American Sign Language (ASL) is one of the main forms of communication among the deaf communities in United States and Canada. This motivates us to develop a translator that can recognize hand symbols and give us the corresponding meaning as output.
A subset of ASL is the American Manual Alphabet – referred to as fingerspelling – which is used to spell out the 26 different letters of the English language using unique hand gestures. A graphic illustrating this system is found in figure 1. Of these symbols, 24 are static hand postures – the exceptions being ’j’ and ’z’. In order to avoid excessive complexity, this project will restrict itself to the reduced 24-letter alphabet excluding ’j’ and ’z’.

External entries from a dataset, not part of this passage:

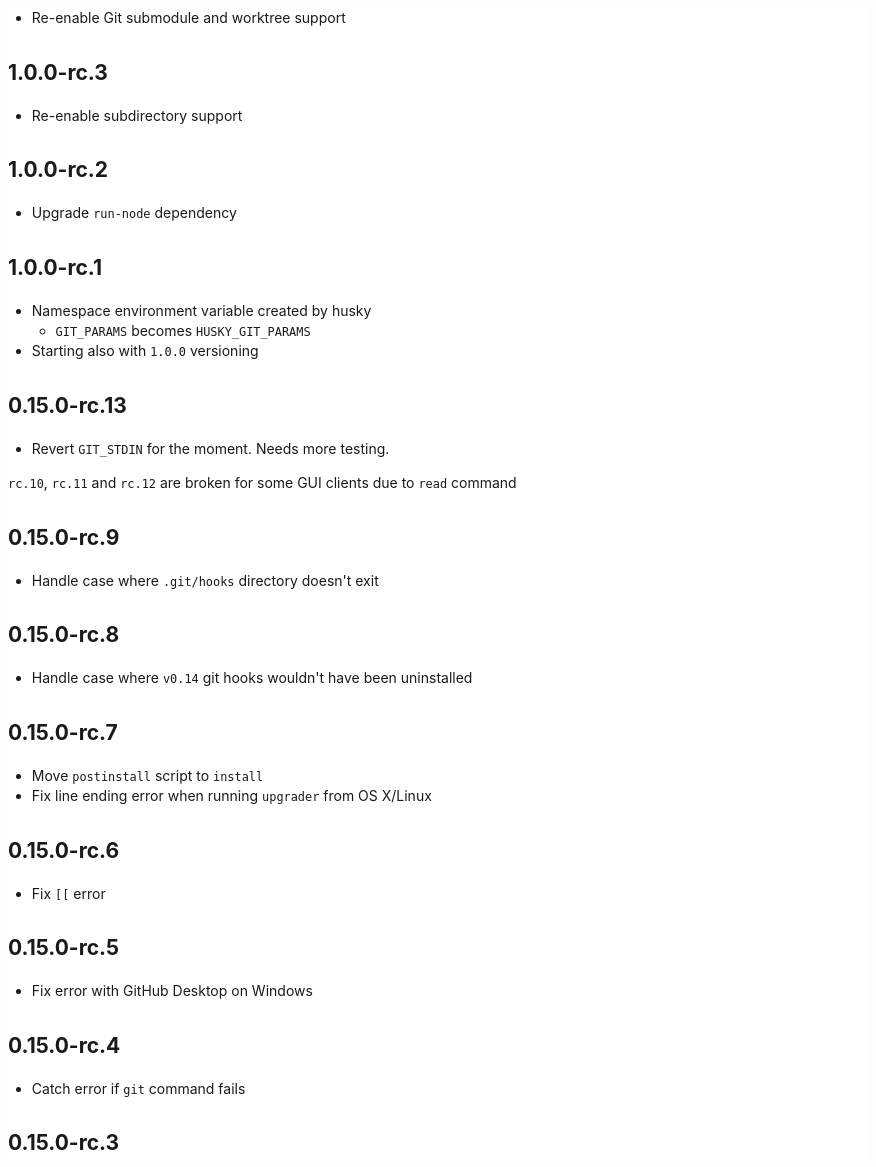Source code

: - Re-enable Git submodule and worktree support

## 1.0.0-rc.3

- Re-enable subdirectory support

## 1.0.0-rc.2

- Upgrade `run-node` dependency

## 1.0.0-rc.1

- Namespace environment variable created by husky
  - `GIT_PARAMS` becomes `HUSKY_GIT_PARAMS`
- Starting also with `1.0.0` versioning

## 0.15.0-rc.13

- Revert `GIT_STDIN` for the moment. Needs more testing.

`rc.10`, `rc.11` and `rc.12` are broken for some GUI clients due to `read` command

## 0.15.0-rc.9

- Handle case where `.git/hooks` directory doesn't exit

## 0.15.0-rc.8

- Handle case where `v0.14` git hooks wouldn't have been uninstalled

## 0.15.0-rc.7

- Move `postinstall` script to `install`
- Fix line ending error when running `upgrader` from OS X/Linux

## 0.15.0-rc.6

- Fix `[[` error

## 0.15.0-rc.5

- Fix error with GitHub Desktop on Windows

## 0.15.0-rc.4

- Catch error if `git` command fails

## 0.15.0-rc.3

In this project, we develop a real time ASL Finger spelling translator using image processing and supervised machine learning.
For classification we have considered the simple yet powerful, non-parametric K-nearest neighbors (KNN) algorithm which is built into MATLAB. In the training phase, this algorithm just stores the feature vectors (for each or a combination of the above feature extraction techniques) along with corresponding class labels for each training example (data-set hand image) that is shown to it.
In the classification (prediction) phase, it assigns that class label which is most common among the K nearest neighbors of the test image’s feature vector. Other methods such as Multiclass SVM and Discriminant Analysis were also considered. Although they gave comparable or sometimes even better accuracy on training set as compared to KNN, they offered much lower test errors as compared to KNN.